In deze alimentatiezaak, behandeld door het Gerecht in Eerste Aanleg van Aruba, verzoekt de Voogdijraad de vader tot betaling van een maandelijkse bijdrage van Afl. 445,- voor de verzorging en opvoeding van zijn minderjarige kind, geboren in 2002. De vader, die in persoon procedeert, heeft de minderjarige erkend en is wettelijk verplicht om bij te dragen aan de kosten van verzorging en opvoeding. De moeder van het kind, die ook als belanghebbende is aangemerkt, heeft de kosten van de minderjarige vastgesteld op Afl. 889,99,- per maand, terwijl het gerecht als richtsnoer Afl. 650,- hanteert voor kinderen van 12 jaar en ouder.

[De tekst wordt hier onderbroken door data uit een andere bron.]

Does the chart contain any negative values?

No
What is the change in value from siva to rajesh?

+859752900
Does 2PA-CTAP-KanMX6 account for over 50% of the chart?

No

Tijdens de zitting op 4 september 2018 zijn zowel de vader als de moeder verschenen, en de vader heeft aangegeven dat hij bereid is Afl. 200,- per maand bij te dragen. Het gerecht heeft de behoefte van de minderjarige vastgesteld op Afl. 890,- per maand, rekening houdend met de noodzakelijke kosten voor verzorging en opvoeding. De draagkracht van de moeder is vastgesteld op nihil, terwijl de vader een inkomen van Afl. 700,- per maand als automonteur heeft opgegeven, wat door de moeder wordt betwist.
Uiteindelijk heeft het gerecht geoordeeld dat de vader in staat is om een bijdrage van Afl. 200,- per maand te betalen, met ingang van 1 oktober 2018. De beschikking is uitvoerbaar bij voorraad verklaard, en het verzoek om een hogere bijdrage is afgewezen. Deze beschikking is gegeven door mr. A.H.M. van de Leur en openbaar uitgesproken op 16 oktober 2018.